When the flower is fertilised the corolla drops off, leaving behind the inflated and still-growing calyx, looking now like a closed purse - there may be a dozen of them arranged down the stem. In Jutland the peasants call the plant "Löki's Purse." Since Löki is the personification of malice and subtlety, we have again the suggestion of something sinister arising, a suggestion justified, as we shall see. The "purses" now rapidly lose their greenness and become dry and scaly and rustle and rattle in the wind. Hence the names "Yellow Rattle" and "Rattle-boxes" for the plant. "When the Yellow Rattle rattles then the hay is ripe," say the Swedes. By August all that is left of the vivid yellow and green herb of St. Peter is a pale, death-like spike, which looks like a ghost and recalls a chattering skeleton. "Penny Grass" and "Hen-penny," calling to mind the days of silver pence, are old country names derived from the aspect of the plant at this stage.

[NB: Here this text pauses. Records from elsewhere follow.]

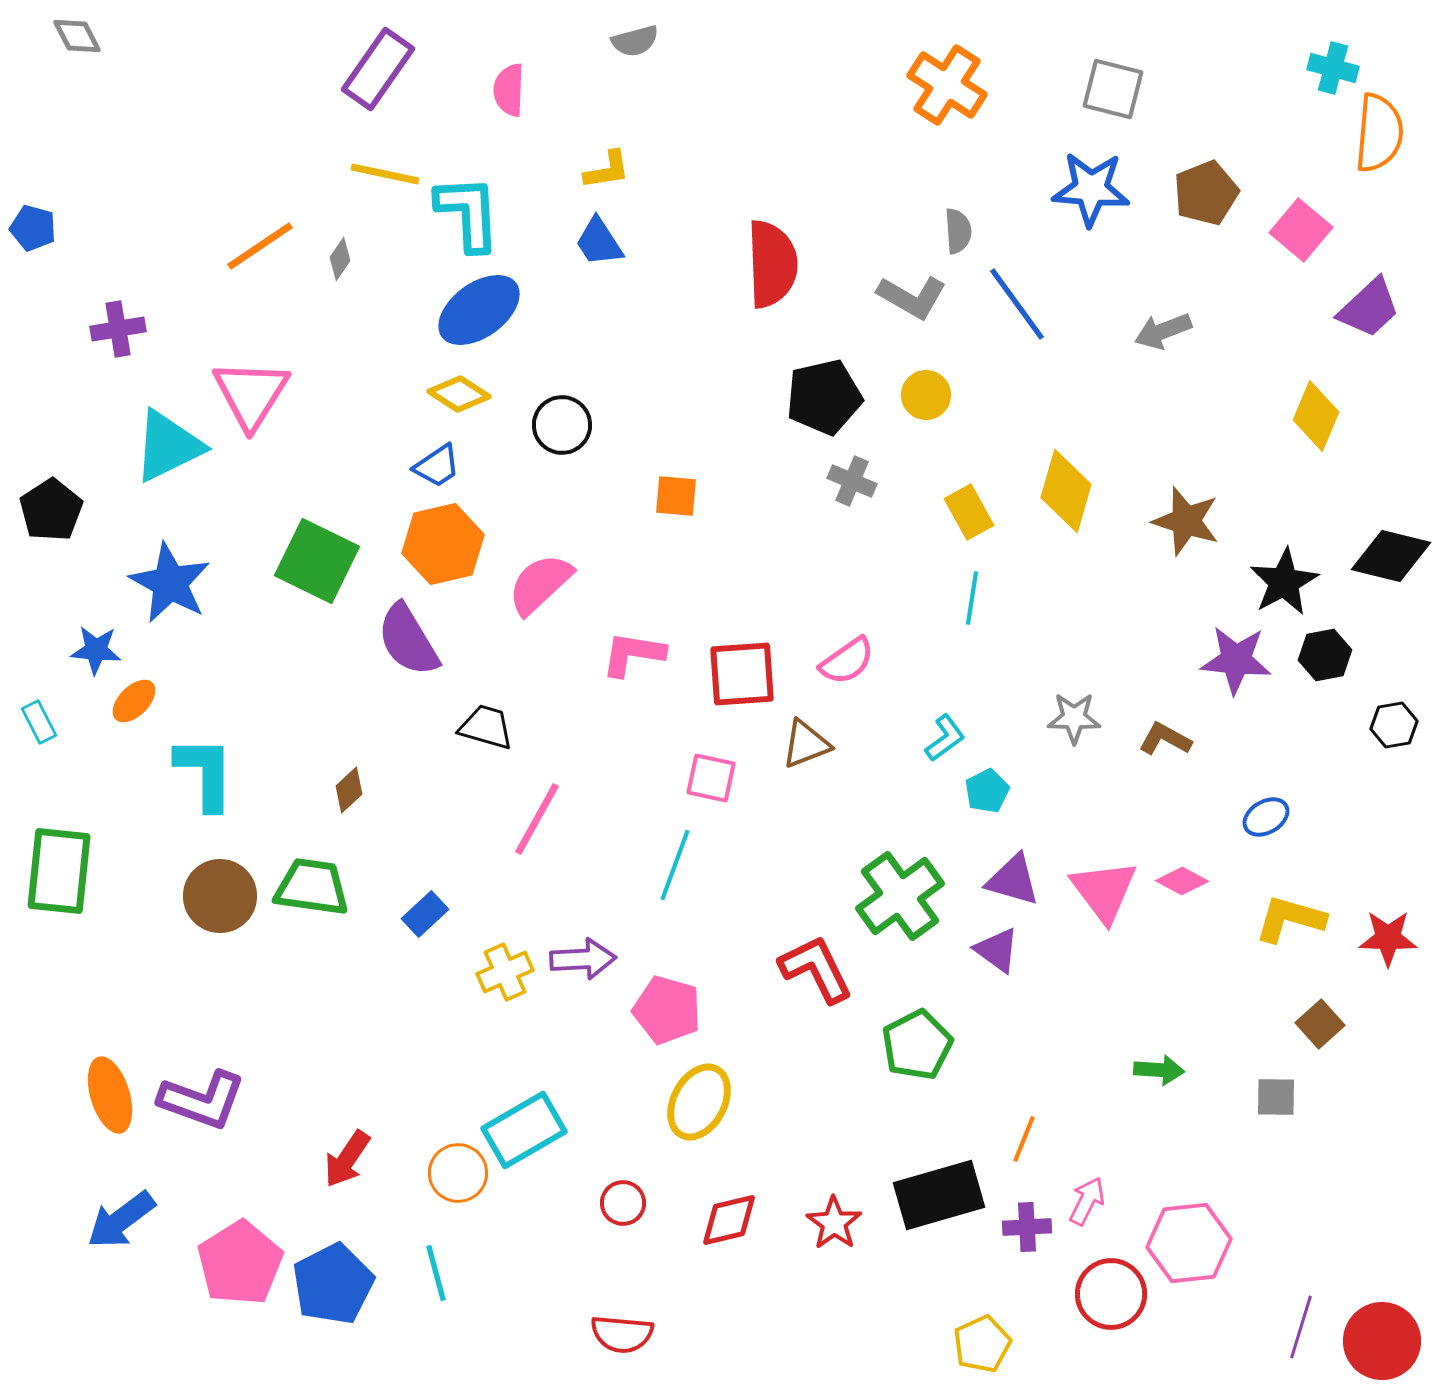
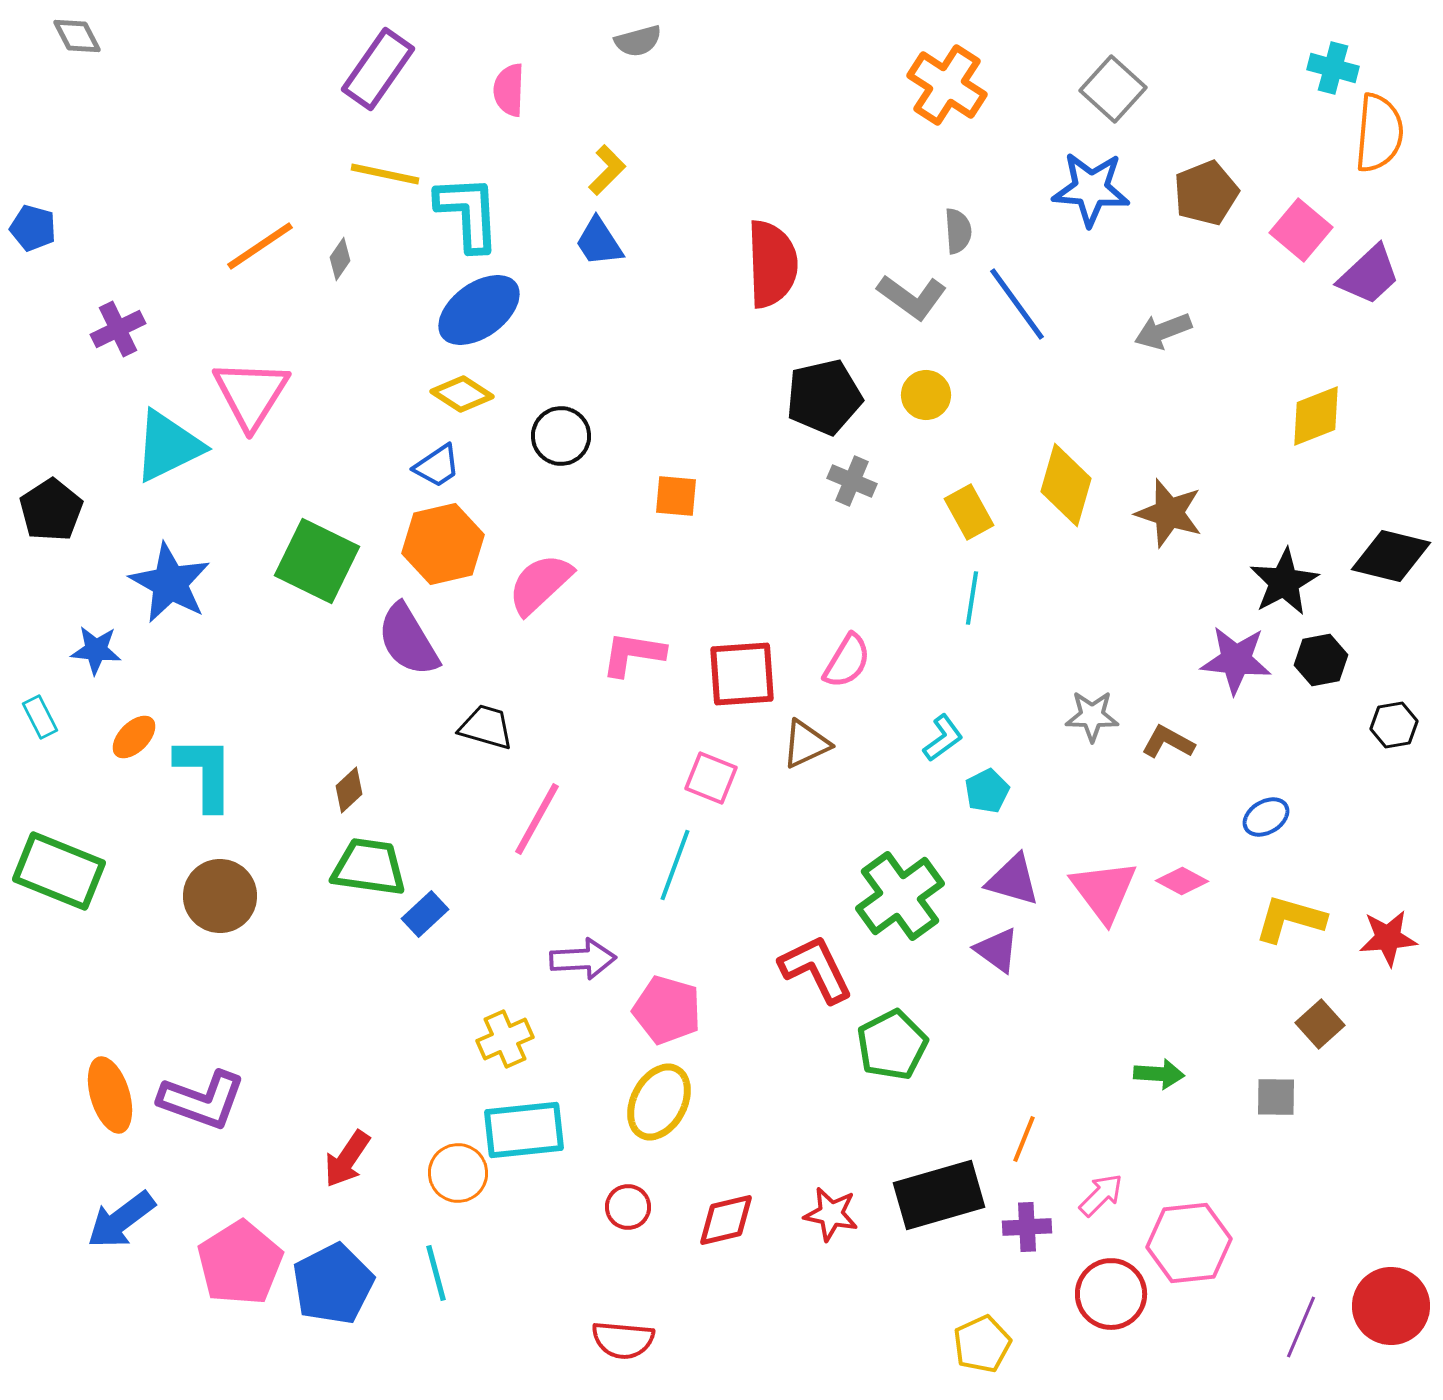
gray semicircle at (635, 41): moved 3 px right
gray square at (1113, 89): rotated 28 degrees clockwise
yellow L-shape at (607, 170): rotated 36 degrees counterclockwise
gray L-shape at (912, 297): rotated 6 degrees clockwise
purple trapezoid at (1369, 308): moved 33 px up
purple cross at (118, 329): rotated 16 degrees counterclockwise
yellow diamond at (459, 394): moved 3 px right
yellow diamond at (1316, 416): rotated 46 degrees clockwise
black circle at (562, 425): moved 1 px left, 11 px down
yellow diamond at (1066, 491): moved 6 px up
brown star at (1186, 521): moved 17 px left, 8 px up
black hexagon at (1325, 655): moved 4 px left, 5 px down
pink semicircle at (847, 661): rotated 24 degrees counterclockwise
orange ellipse at (134, 701): moved 36 px down
gray star at (1074, 718): moved 18 px right, 2 px up
cyan rectangle at (39, 722): moved 1 px right, 5 px up
cyan L-shape at (945, 738): moved 2 px left
brown L-shape at (1165, 739): moved 3 px right, 3 px down
brown triangle at (806, 744): rotated 4 degrees counterclockwise
pink square at (711, 778): rotated 10 degrees clockwise
green rectangle at (59, 871): rotated 74 degrees counterclockwise
green trapezoid at (312, 887): moved 57 px right, 20 px up
red star at (1388, 938): rotated 6 degrees counterclockwise
yellow cross at (505, 972): moved 67 px down
green pentagon at (917, 1045): moved 25 px left
green arrow at (1159, 1070): moved 4 px down
yellow ellipse at (699, 1102): moved 40 px left
cyan rectangle at (524, 1130): rotated 24 degrees clockwise
pink arrow at (1087, 1201): moved 14 px right, 6 px up; rotated 18 degrees clockwise
red circle at (623, 1203): moved 5 px right, 4 px down
red diamond at (729, 1220): moved 3 px left
red star at (834, 1223): moved 3 px left, 9 px up; rotated 24 degrees counterclockwise
purple line at (1301, 1327): rotated 6 degrees clockwise
red semicircle at (622, 1334): moved 1 px right, 6 px down
red circle at (1382, 1341): moved 9 px right, 35 px up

But it is not very easy for seeds - even though they each possess a circular wing of their own - to get out of a purse like this, which opens only at the top, especially as they are also in an inner, though also open, purse - the ovary - so here the bladdery calyx comes to the rescue. It catches the wind with considerable force, and rocks to and fro vehemently whenever there is a breeze. Out jerk occasional seeds which are caught by the same gust, and so, aided by their own wings, they are carried away and scattered, though not to any great distance. Indeed, the young plants are generally found growing close round their parent, and regular colonies of considerable size are formed - "It might have been sown by the bushel," remarks Kerner.

But if one watches the growth of one of these seedlings, one becomes aware that the Yellow Rattle has a secret sin, one that, though hidden, cannot be completely concealed. It has strong leanings towards parasitism. At first the little plant, aided by a good stock of reserve material provided by the parent, makes a brave start on a life of independence, but soon it puts out from its roots below ground rounded suckers of some size with thickened margins, and these lay themselves on the roots of the grass or of other plants that may be near, and gripping the root round, perhaps half its circumference, draw from it by means of many absorption cells the rich sap that it has provided for its own use.

The Yellow Rattle, to be quite fair to it, does not depend wholly upon the other plant; it is not a complete parasite, or it would not have such fine gay leaves and flowers; it does part of its own work in building foodstuffs from the salts and water of the soil and the gases in the air, but it supplements its income in this illegitimate way. For a long time the true nature of the plant was quite unsuspected, though it had always been eyed with disfavour and considered to injure the meadows; where it grew in any abundance farmers said it "burned" their grass, and an Elizabethan writer remarks: "It grows in dry medowes and pastures, and is to them a great anoyance." But in 1847 a French botanist, a M. Decaisne, hazarded the suggestion that the plant, albeit green, was a parasite, a somewhat startling proposition to British botanists, since at that time our parasites were supposed to be always brown and leafless - the mistletoe excepted. But experiments proved the suggestion correct; the Yellow Rattle could not flourish if it were grown away from the neighbourhood of other plants, being stunted, almost flower-less, and quite seedless in those circumstances. Nowadays we are fully aware that the family Scrophulariaceæ, as represented in Great Britain, has within its borders five groups of plants that are semi-parasites, namely (1) the three bartsias, (2) the eye-bright, (3) the Yellow Rattle, (4) the red rattle, and the meadow lousewort, (5) the four cow-wheats; and all of these attempt to get a living more easily by niching from their neighbours.